Records from a dataset
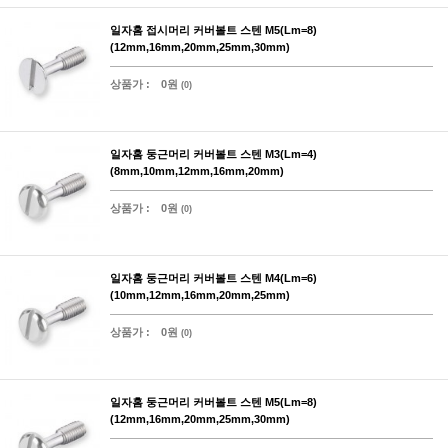
일자홈 접시머리 커버볼트 스텐 M5(Lm=8)
(12mm,16mm,20mm,25mm,30mm)
상품가 :
0원
(0)
일자홈 둥근머리 커버볼트 스텐 M3(Lm=4)
(8mm,10mm,12mm,16mm,20mm)
상품가 :
0원
(0)
일자홈 둥근머리 커버볼트 스텐 M4(Lm=6)
(10mm,12mm,16mm,20mm,25mm)
상품가 :
0원
(0)
일자홈 둥근머리 커버볼트 스텐 M5(Lm=8)
(12mm,16mm,20mm,25mm,30mm)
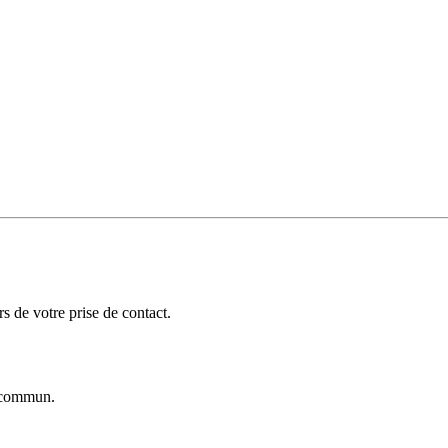
 de votre prise de contact.
commun.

Job
Reproduce every line of text in the items above without any change, leaving out the pictures.

Response to the exercise
일자홈 접시머리 커버볼트 스텐 M5(Lm=8)
(12mm,16mm,20mm,25mm,30mm)
상품가 :
0원
(0)
일자홈 둥근머리 커버볼트 스텐 M3(Lm=4)
(8mm,10mm,12mm,16mm,20mm)
상품가 :
0원
(0)
일자홈 둥근머리 커버볼트 스텐 M4(Lm=6)
(10mm,12mm,16mm,20mm,25mm)
상품가 :
0원
(0)
일자홈 둥근머리 커버볼트 스텐 M5(Lm=8)
(12mm,16mm,20mm,25mm,30mm)
 de votre prise de contact.
commun.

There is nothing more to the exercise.